If you were to draw a picture that visually represents your role in your business, what would it look like? Are you at the top of an organizational chart, or stuck in the middle of your business like a hub in a bicycle wheel? The Hub & Spoke model is a value driver that shows how dependent your business is on you for survival. The Hub & Spoke model can only be as strong as the hub. The moment the hub is overwhelmed, the entire system fails. Acquirers generally avoid these types of managed businesses because they understand the dangers of buying a company too dependent on the owner.

Here’s a list of the 5 top warning signs that indicate your business could be too dependent on you.

1. You are the only signing authority.
Most business owners give themselves final authority... all the time. But what happens if you’re away for a couple of days and an important vendor needs to be paid? Consider giving an employee signing authority for an amount you’re comfortable with, and then change the mailing address on your bank statements so they are mailed to your home (not the office). That way, you can review everything coming out of your account and make sure the privilege isn’t being abused.
2. Your revenue is flat when compared to last year’s.
Flat revenue from one year to the next can be a sign you are a hub in a hub-and-spoke model. Like forcing water through a hose, you have only so much capacity. No matter how efficient you are, every business dependent on its owner reaches capacity at some point. Consider narrowing your service line by eliminating complex situations that require your personal involvement, for example, instead of focusing or taking on shorter shift cases focus on longer term cases that require less management.
3. Your vacations... don’t feel like vacations.
If you spend your vacations dispatching orders from your mobile, it’s time to cut the tether. Start by taking one day off and seeing how your company does without you. Build systems for failure points. Work up to a point where you can take a few weeks off without affecting your business.
4. You know all of your clients by first name.

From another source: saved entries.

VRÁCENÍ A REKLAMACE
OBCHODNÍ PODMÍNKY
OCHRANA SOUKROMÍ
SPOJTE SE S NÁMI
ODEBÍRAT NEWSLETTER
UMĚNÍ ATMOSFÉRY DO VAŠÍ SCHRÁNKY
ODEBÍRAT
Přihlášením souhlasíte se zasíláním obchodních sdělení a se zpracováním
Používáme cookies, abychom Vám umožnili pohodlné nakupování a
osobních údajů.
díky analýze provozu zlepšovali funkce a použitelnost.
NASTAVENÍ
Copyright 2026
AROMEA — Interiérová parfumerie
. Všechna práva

It’s good to have the pulse of your market, but knowing every single client by first name can be a sign that you’re relying too heavily on your personal relationships being the glue that holds your business together. Consider replacing yourself as a rain maker by hiring a sales team, and as inefficient as it seems, have a trusted employee shadow you when you meet clients so over time your clients get used to dealing with someone else. The idea is for everyone on your team to be just as impactful as you are as the owner - your clients should be in a strong relationship with the business not you as an individual.
5. You get cc’d on more than five e-mails a day.
Employees, clients and vendors constantly cc’ing you on e-mails can be a sign that they are looking for your tacit approval or that you have not made clear when you want to be involved in their work. Start by asking your employees to stop using the cc line in an e-mail; ask them to add you to the “to” line if you really must be made aware of something –and only if they need a specific action from you.